Luke Skywalker is not the only member of the Star Wars gang with parent issues. Carrie Fisher, the actress who played Princess Leia, channeled hers into a novel that became another winning Mike Nichols domestic comedy, "Postcards From The Edge."

Meryl Streep stars as Carrie alter-ego Suzanne Vale, a once-successful actress trying to restart her career after a near-fatal O.D. Her mother, a screen legend in her day named Doris Mann (Shirley MacLaine), happily takes on the responsibility of overseeing Suzanne's recovery, especially given the attendant oversight she gets on daughter's life and career.

"I really hate that you have to go through this," Doris sighs upon visiting her daughter in the rehab clinic. "I wish I could go through this for you." MacLaine gives, frame for frame, the best performance in the film, one of her best ever. She and Streep seem to feed off the best aspects of each other's prior screen work, Streep picking up on MacLaine's sass and comedic chops, MacLaine on the way Streep can give you a sea of sadness through just a flickering gleam in her eyes.

Streep's comedy turn is the big surprise here, especially given how successfully she pulls it off. No dingoes running off with babies in this production. Nichols helps by putting her in situations that are very un-Streepish, like being threatened by cheesy "Scarface" extras or inhaling Fritos. Whatever the props, Meryl herself makes me laugh, something I never expected. Not that she lays back. Her gift for inhabiting others' skin is on fine display, as she gives Suzanne Carrie Fisher's wry intonations and wan half-laugh.

You can hear the connection on the DVD commentary; a candid, amusing piece by Fisher in which she explains the background of "Postcards," why she considers it "emotionally autobiographical" in the way it deals with her own past drug issues and especially her relationship with her movie-star mother, Debbie Reynolds. At the same time, it's fictional in many key details.

Fisher's clever Hollywood-dream-factory send-up of a script gives MacLaine and Streep plenty of great lines that pop off the screen like cherry bombs. "Instant gratification takes too long," Suzanne whines. "I know you don't take my dreams seriously, even when I predicted your kidney stones," crows Mom.

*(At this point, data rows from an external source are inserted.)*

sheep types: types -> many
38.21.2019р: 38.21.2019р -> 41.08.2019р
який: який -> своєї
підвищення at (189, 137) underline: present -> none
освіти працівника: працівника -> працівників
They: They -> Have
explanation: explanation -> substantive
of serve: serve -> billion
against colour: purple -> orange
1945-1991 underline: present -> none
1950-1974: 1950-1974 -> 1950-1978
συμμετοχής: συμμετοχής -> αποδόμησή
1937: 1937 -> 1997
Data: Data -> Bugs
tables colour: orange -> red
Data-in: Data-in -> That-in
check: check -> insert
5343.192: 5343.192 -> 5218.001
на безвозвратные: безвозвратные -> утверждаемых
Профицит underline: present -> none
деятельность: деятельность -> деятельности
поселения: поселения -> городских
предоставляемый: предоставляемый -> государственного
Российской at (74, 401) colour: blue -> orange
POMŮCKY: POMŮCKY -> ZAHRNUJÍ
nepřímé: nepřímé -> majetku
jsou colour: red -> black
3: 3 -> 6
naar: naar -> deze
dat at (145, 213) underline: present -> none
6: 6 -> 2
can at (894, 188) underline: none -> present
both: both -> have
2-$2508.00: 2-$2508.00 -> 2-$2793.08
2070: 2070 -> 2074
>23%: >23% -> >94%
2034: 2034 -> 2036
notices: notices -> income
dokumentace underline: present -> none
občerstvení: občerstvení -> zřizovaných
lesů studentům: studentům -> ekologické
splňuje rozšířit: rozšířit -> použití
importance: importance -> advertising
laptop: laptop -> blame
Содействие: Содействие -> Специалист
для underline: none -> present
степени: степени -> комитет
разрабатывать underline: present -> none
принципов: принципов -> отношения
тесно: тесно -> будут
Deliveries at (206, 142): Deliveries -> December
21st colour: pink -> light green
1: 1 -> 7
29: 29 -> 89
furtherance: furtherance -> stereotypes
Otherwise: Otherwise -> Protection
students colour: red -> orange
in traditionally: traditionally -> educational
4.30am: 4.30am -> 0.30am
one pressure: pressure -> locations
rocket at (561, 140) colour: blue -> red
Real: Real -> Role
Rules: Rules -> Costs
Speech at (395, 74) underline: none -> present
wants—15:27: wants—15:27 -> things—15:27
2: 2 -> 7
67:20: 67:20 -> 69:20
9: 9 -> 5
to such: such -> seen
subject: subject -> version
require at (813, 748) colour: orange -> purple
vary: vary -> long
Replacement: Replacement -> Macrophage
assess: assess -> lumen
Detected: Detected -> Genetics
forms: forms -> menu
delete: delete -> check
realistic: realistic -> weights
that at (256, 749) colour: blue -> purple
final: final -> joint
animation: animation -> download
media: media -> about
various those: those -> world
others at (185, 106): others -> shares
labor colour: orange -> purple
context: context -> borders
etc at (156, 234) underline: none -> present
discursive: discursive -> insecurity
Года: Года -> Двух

The film does get rather pat in the second half, especially when both bond by rounding on Suzanne's ancient grandmother (Mary Wickes). Given that Suzanne's the central character, and the one with the drug problem, more effort should have been made on exposing her flaws and weaknesses, rather than making her seem the most normal character in the story. Fisher makes this point herself in her commentary, wishing she was "tougher" on Suzanne.

"Postcards" is most effective when it focuses on the paradox of how these people perform so well in the limelight and so clumsily outside of it. "We're designed more for public than for private," is how Suzanne puts it at one point. Some comments here complain of too many musical numbers, but of course entertaining is what these women live for. Watching Suzanne watch her mother sing "I'm Still Here", realizing for an instant that a throwaway line in the song is really a cry of pain over Suzanne's way of life, and finally responding, silently but in a nakedly emotional way, communicates all you need to know about how much these two people love each other, beneath their banter and blame.

Such subtle touches allow Streep, MacLaine, and Nichols to keep the longer dialogues crisp and funny. You may have a hard time understanding the lives these people lead, but you will enjoy their company.